— Request —
Each line that contains the string "Created" counts once; report how many such lines appear in the data, as a number only.

— Data for analysis —
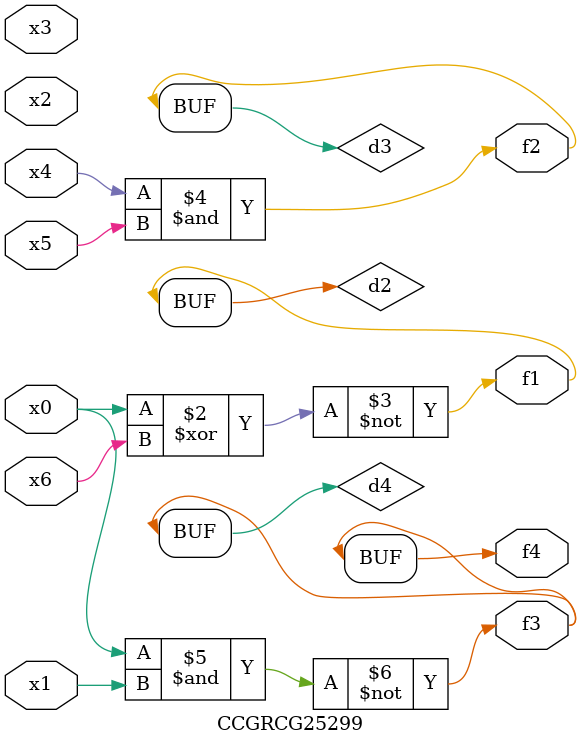
<source format=v>
module CCGRCG25299(
	input x0, x1, x2, x3, x4, x5, x6,
	output f1, f2, f3, f4
);

	wire d1, d2, d3, d4;

	nor (d1, x0);
	xnor (d2, x0, x6);
	and (d3, x4, x5);
	nand (d4, x0, x1);
	assign f1 = d2;
	assign f2 = d3;
	assign f3 = d4;
	assign f4 = d4;
endmodule

</source>
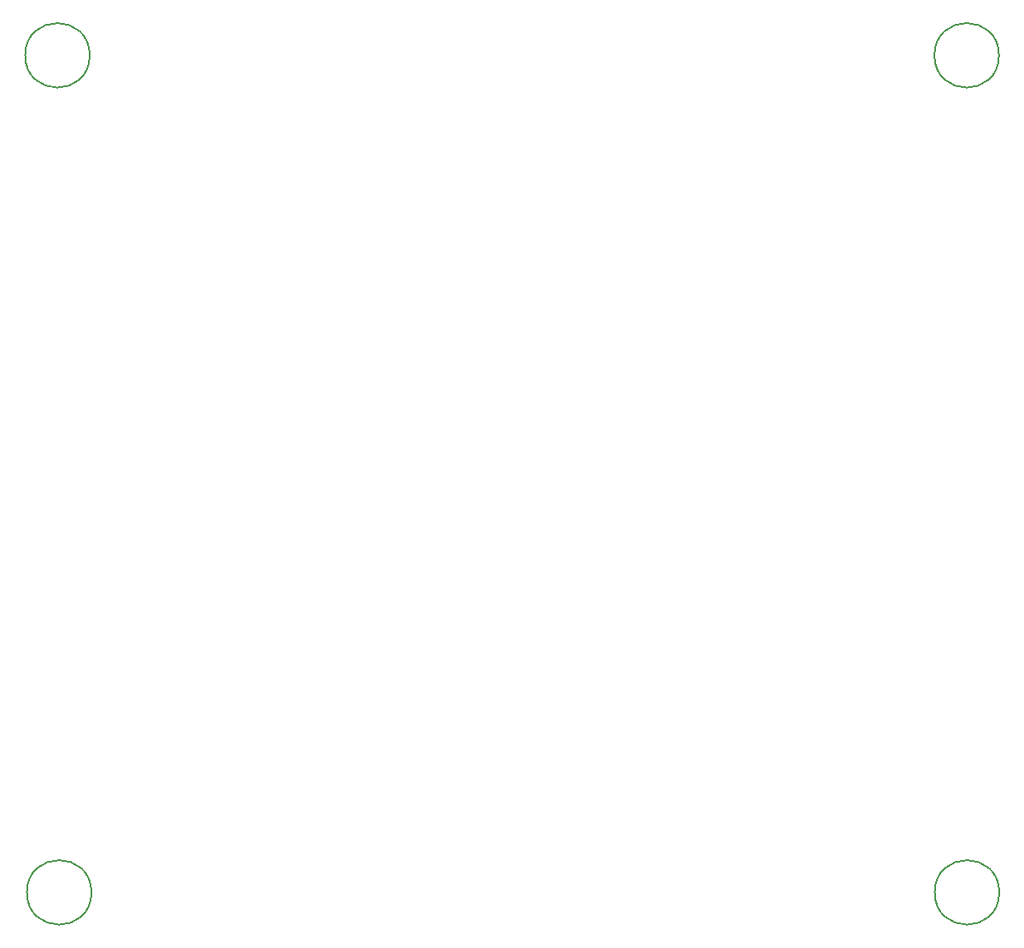
<source format=gbr>
%TF.GenerationSoftware,KiCad,Pcbnew,(5.1.12)-1*%
%TF.CreationDate,2022-03-11T14:49:08+01:00*%
%TF.ProjectId,ESP_S3-CP-24_Platform,4553505f-5333-42d4-9350-2d32345f506c,R0.8*%
%TF.SameCoordinates,Original*%
%TF.FileFunction,Other,Comment*%
%FSLAX46Y46*%
G04 Gerber Fmt 4.6, Leading zero omitted, Abs format (unit mm)*
G04 Created by KiCad (PCBNEW (5.1.12)-1) date 2022-03-11 14:49:08*
%MOMM*%
%LPD*%
G01*
G04 APERTURE LIST*
%ADD10C,0.150000*%
G04 APERTURE END LIST*
D10*
%TO.C,H1*%
X171137000Y-205359000D02*
G75*
G03*
X171137000Y-205359000I-3200000J0D01*
G01*
%TO.C,H2*%
X261137000Y-205359000D02*
G75*
G03*
X261137000Y-205359000I-3200000J0D01*
G01*
%TO.C,H3*%
X261110000Y-122301000D02*
G75*
G03*
X261110000Y-122301000I-3200000J0D01*
G01*
%TO.C,H4*%
X170967000Y-122301000D02*
G75*
G03*
X170967000Y-122301000I-3200000J0D01*
G01*
%TD*%
M02*

</source>
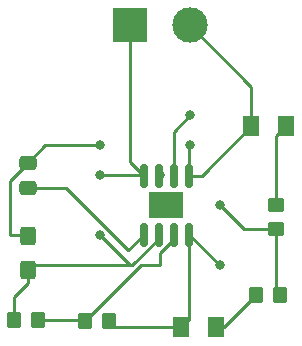
<source format=gbr>
%TF.GenerationSoftware,KiCad,Pcbnew,(6.0.10-0)*%
%TF.CreationDate,2023-02-17T15:36:54-08:00*%
%TF.ProjectId,555timer,35353574-696d-4657-922e-6b696361645f,rev?*%
%TF.SameCoordinates,Original*%
%TF.FileFunction,Copper,L1,Top*%
%TF.FilePolarity,Positive*%
%FSLAX46Y46*%
G04 Gerber Fmt 4.6, Leading zero omitted, Abs format (unit mm)*
G04 Created by KiCad (PCBNEW (6.0.10-0)) date 2023-02-17 15:36:54*
%MOMM*%
%LPD*%
G01*
G04 APERTURE LIST*
G04 Aperture macros list*
%AMRoundRect*
0 Rectangle with rounded corners*
0 $1 Rounding radius*
0 $2 $3 $4 $5 $6 $7 $8 $9 X,Y pos of 4 corners*
0 Add a 4 corners polygon primitive as box body*
4,1,4,$2,$3,$4,$5,$6,$7,$8,$9,$2,$3,0*
0 Add four circle primitives for the rounded corners*
1,1,$1+$1,$2,$3*
1,1,$1+$1,$4,$5*
1,1,$1+$1,$6,$7*
1,1,$1+$1,$8,$9*
0 Add four rect primitives between the rounded corners*
20,1,$1+$1,$2,$3,$4,$5,0*
20,1,$1+$1,$4,$5,$6,$7,0*
20,1,$1+$1,$6,$7,$8,$9,0*
20,1,$1+$1,$8,$9,$2,$3,0*%
G04 Aperture macros list end*
%TA.AperFunction,SMDPad,CuDef*%
%ADD10RoundRect,0.250001X0.462499X0.624999X-0.462499X0.624999X-0.462499X-0.624999X0.462499X-0.624999X0*%
%TD*%
%TA.AperFunction,SMDPad,CuDef*%
%ADD11RoundRect,0.250000X0.350000X0.450000X-0.350000X0.450000X-0.350000X-0.450000X0.350000X-0.450000X0*%
%TD*%
%TA.AperFunction,SMDPad,CuDef*%
%ADD12RoundRect,0.250000X0.450000X-0.350000X0.450000X0.350000X-0.450000X0.350000X-0.450000X-0.350000X0*%
%TD*%
%TA.AperFunction,SMDPad,CuDef*%
%ADD13RoundRect,0.250000X0.475000X-0.337500X0.475000X0.337500X-0.475000X0.337500X-0.475000X-0.337500X0*%
%TD*%
%TA.AperFunction,ComponentPad*%
%ADD14R,3.000000X3.000000*%
%TD*%
%TA.AperFunction,ComponentPad*%
%ADD15C,3.000000*%
%TD*%
%TA.AperFunction,SMDPad,CuDef*%
%ADD16RoundRect,0.250001X-0.462499X-0.624999X0.462499X-0.624999X0.462499X0.624999X-0.462499X0.624999X0*%
%TD*%
%TA.AperFunction,SMDPad,CuDef*%
%ADD17RoundRect,0.250000X0.425000X-0.537500X0.425000X0.537500X-0.425000X0.537500X-0.425000X-0.537500X0*%
%TD*%
%TA.AperFunction,SMDPad,CuDef*%
%ADD18RoundRect,0.150000X-0.150000X0.825000X-0.150000X-0.825000X0.150000X-0.825000X0.150000X0.825000X0*%
%TD*%
%TA.AperFunction,SMDPad,CuDef*%
%ADD19R,3.000000X2.290000*%
%TD*%
%TA.AperFunction,SMDPad,CuDef*%
%ADD20RoundRect,0.250000X-0.350000X-0.450000X0.350000X-0.450000X0.350000X0.450000X-0.350000X0.450000X0*%
%TD*%
%TA.AperFunction,ViaPad*%
%ADD21C,0.800000*%
%TD*%
%TA.AperFunction,Conductor*%
%ADD22C,0.250000*%
%TD*%
G04 APERTURE END LIST*
D10*
%TO.P,D1,1,K*%
%TO.N,Net-(D1-Pad1)*%
X141892500Y-101775000D03*
%TO.P,D1,2,A*%
%TO.N,+9V*%
X138917500Y-101775000D03*
%TD*%
D11*
%TO.P,R2,1*%
%TO.N,/pin_7*%
X126830872Y-101169128D03*
%TO.P,R2,2*%
%TO.N,/pin_2*%
X124830872Y-101169128D03*
%TD*%
D12*
%TO.P,R4,1*%
%TO.N,/pin_3*%
X147030000Y-93440000D03*
%TO.P,R4,2*%
%TO.N,Net-(D2-Pad2)*%
X147030000Y-91440000D03*
%TD*%
D13*
%TO.P,C2,1*%
%TO.N,Net-(C2-Pad1)*%
X125962500Y-89937500D03*
%TO.P,C2,2*%
%TO.N,GND*%
X125962500Y-87862500D03*
%TD*%
D11*
%TO.P,R1,1*%
%TO.N,+9V*%
X132855000Y-101217936D03*
%TO.P,R1,2*%
%TO.N,/pin_7*%
X130855000Y-101217936D03*
%TD*%
D14*
%TO.P,J1,1,Pin_1*%
%TO.N,+9V*%
X134620000Y-76200000D03*
D15*
%TO.P,J1,2,Pin_2*%
%TO.N,GND*%
X139700000Y-76200000D03*
%TD*%
D16*
%TO.P,D2,1,K*%
%TO.N,GND*%
X144897500Y-84760000D03*
%TO.P,D2,2,A*%
%TO.N,Net-(D2-Pad2)*%
X147872500Y-84760000D03*
%TD*%
D17*
%TO.P,C1,1*%
%TO.N,/pin_2*%
X125997500Y-96950000D03*
%TO.P,C1,2*%
%TO.N,GND*%
X125997500Y-94075000D03*
%TD*%
D18*
%TO.P,U1,1,GND*%
%TO.N,GND*%
X139582500Y-88965000D03*
%TO.P,U1,2,TR*%
%TO.N,/pin_2*%
X138312500Y-88965000D03*
%TO.P,U1,3,Q*%
%TO.N,/pin_3*%
X137042500Y-88965000D03*
%TO.P,U1,4,R*%
%TO.N,+9V*%
X135772500Y-88965000D03*
%TO.P,U1,5,CV*%
%TO.N,Net-(C2-Pad1)*%
X135772500Y-93915000D03*
%TO.P,U1,6,THR*%
%TO.N,/pin_2*%
X137042500Y-93915000D03*
%TO.P,U1,7,DIS*%
%TO.N,/pin_7*%
X138312500Y-93915000D03*
%TO.P,U1,8,VCC*%
%TO.N,+9V*%
X139582500Y-93915000D03*
D19*
%TO.P,U1,9*%
%TO.N,N/C*%
X137677500Y-91440000D03*
%TD*%
D20*
%TO.P,R3,1*%
%TO.N,Net-(D1-Pad1)*%
X145320000Y-99060000D03*
%TO.P,R3,2*%
%TO.N,/pin_3*%
X147320000Y-99060000D03*
%TD*%
D21*
%TO.N,/pin_2*%
X139700000Y-83820000D03*
X132080000Y-93980000D03*
%TO.N,GND*%
X132080000Y-86360000D03*
X139700000Y-86360000D03*
%TO.N,+9V*%
X142240000Y-96520000D03*
X132080000Y-88900000D03*
%TO.N,/pin_3*%
X142240000Y-91440000D03*
X137160000Y-88900000D03*
%TD*%
D22*
%TO.N,/pin_2*%
X126427500Y-96520000D02*
X134814251Y-96520000D01*
X138312500Y-85207500D02*
X139700000Y-83820000D01*
X124830872Y-99224128D02*
X124830872Y-101169128D01*
X125997500Y-96950000D02*
X126427500Y-96520000D01*
X134814251Y-96520000D02*
X134620000Y-96520000D01*
X134814251Y-96520000D02*
X137042500Y-94291751D01*
X125997500Y-98057500D02*
X124830872Y-99224128D01*
X137042500Y-94291751D02*
X137042500Y-93915000D01*
X125997500Y-96950000D02*
X125997500Y-98057500D01*
X138312500Y-88965000D02*
X138312500Y-85207500D01*
X134620000Y-96520000D02*
X132080000Y-93980000D01*
%TO.N,GND*%
X124460000Y-89365000D02*
X124460000Y-93980000D01*
X125962500Y-87862500D02*
X127465000Y-86360000D01*
X144897500Y-81397500D02*
X144897500Y-84760000D01*
X125962500Y-87862500D02*
X124460000Y-89365000D01*
X124460000Y-93980000D02*
X125902500Y-93980000D01*
X139582500Y-88965000D02*
X140692500Y-88965000D01*
X139582500Y-88965000D02*
X139582500Y-86477500D01*
X139700000Y-76200000D02*
X144897500Y-81397500D01*
X139582500Y-86477500D02*
X139700000Y-86360000D01*
X127465000Y-86360000D02*
X132080000Y-86360000D01*
X140692500Y-88965000D02*
X144897500Y-84760000D01*
X125902500Y-93980000D02*
X125997500Y-94075000D01*
%TO.N,Net-(C2-Pad1)*%
X134500000Y-95187500D02*
X135772500Y-93915000D01*
X129250000Y-89937500D02*
X125962500Y-89937500D01*
X134500000Y-95187500D02*
X129250000Y-89937500D01*
%TO.N,Net-(D1-Pad1)*%
X141892500Y-101775000D02*
X142605000Y-101775000D01*
X142605000Y-101775000D02*
X145320000Y-99060000D01*
%TO.N,+9V*%
X139582500Y-93915000D02*
X139635000Y-93915000D01*
X132855000Y-101217936D02*
X133412064Y-101775000D01*
X134620000Y-76200000D02*
X134620000Y-87812500D01*
X134620000Y-87812500D02*
X135772500Y-88965000D01*
X139582500Y-101110000D02*
X139582500Y-93915000D01*
X135772500Y-88965000D02*
X135707500Y-88900000D01*
X135707500Y-88900000D02*
X132080000Y-88900000D01*
X133412064Y-101775000D02*
X138917500Y-101775000D01*
X138917500Y-101775000D02*
X139582500Y-101110000D01*
X139635000Y-93915000D02*
X142240000Y-96520000D01*
%TO.N,Net-(D2-Pad2)*%
X147030000Y-85602500D02*
X147872500Y-84760000D01*
X147030000Y-91440000D02*
X147030000Y-85602500D01*
%TO.N,/pin_7*%
X126830872Y-101169128D02*
X130806192Y-101169128D01*
X137160000Y-95444251D02*
X137160000Y-96520000D01*
X130806192Y-101169128D02*
X130855000Y-101217936D01*
X135552936Y-96520000D02*
X130855000Y-101217936D01*
X138312500Y-94291751D02*
X137160000Y-95444251D01*
X138312500Y-93915000D02*
X138312500Y-94291751D01*
X138312500Y-94625000D02*
X138312500Y-93915000D01*
X137160000Y-96520000D02*
X135552936Y-96520000D01*
%TO.N,/pin_3*%
X147030000Y-98770000D02*
X147320000Y-99060000D01*
X147030000Y-93440000D02*
X144240000Y-93440000D01*
X144240000Y-93440000D02*
X142240000Y-91440000D01*
X147030000Y-93440000D02*
X147030000Y-98770000D01*
%TD*%
M02*

</source>
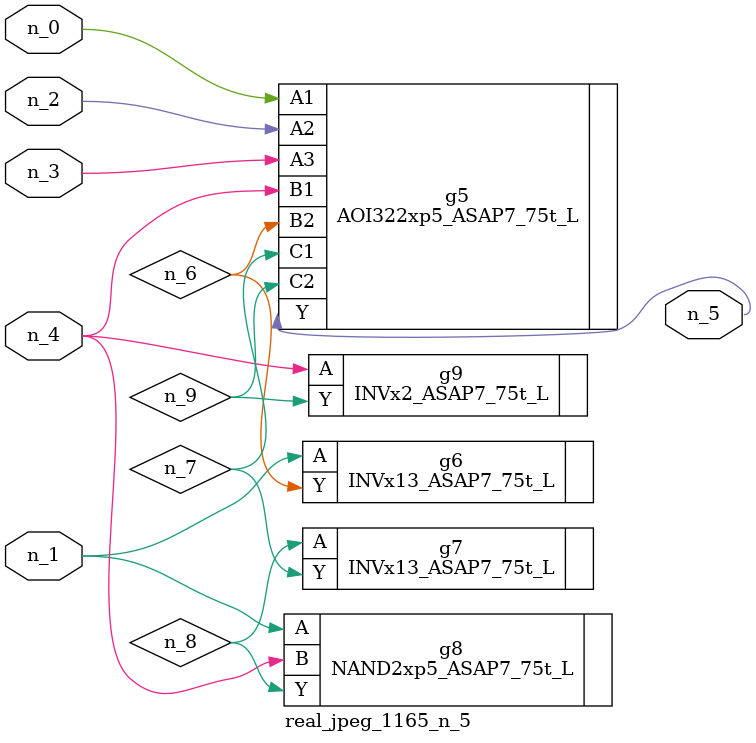
<source format=v>
module real_jpeg_1165_n_5 (n_4, n_0, n_1, n_2, n_3, n_5);

input n_4;
input n_0;
input n_1;
input n_2;
input n_3;

output n_5;

wire n_8;
wire n_6;
wire n_7;
wire n_9;

AOI322xp5_ASAP7_75t_L g5 ( 
.A1(n_0),
.A2(n_2),
.A3(n_3),
.B1(n_4),
.B2(n_6),
.C1(n_7),
.C2(n_9),
.Y(n_5)
);

INVx13_ASAP7_75t_L g6 ( 
.A(n_1),
.Y(n_6)
);

NAND2xp5_ASAP7_75t_L g8 ( 
.A(n_1),
.B(n_4),
.Y(n_8)
);

INVx2_ASAP7_75t_L g9 ( 
.A(n_4),
.Y(n_9)
);

INVx13_ASAP7_75t_L g7 ( 
.A(n_8),
.Y(n_7)
);


endmodule
</source>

— Solution to this exercise —
2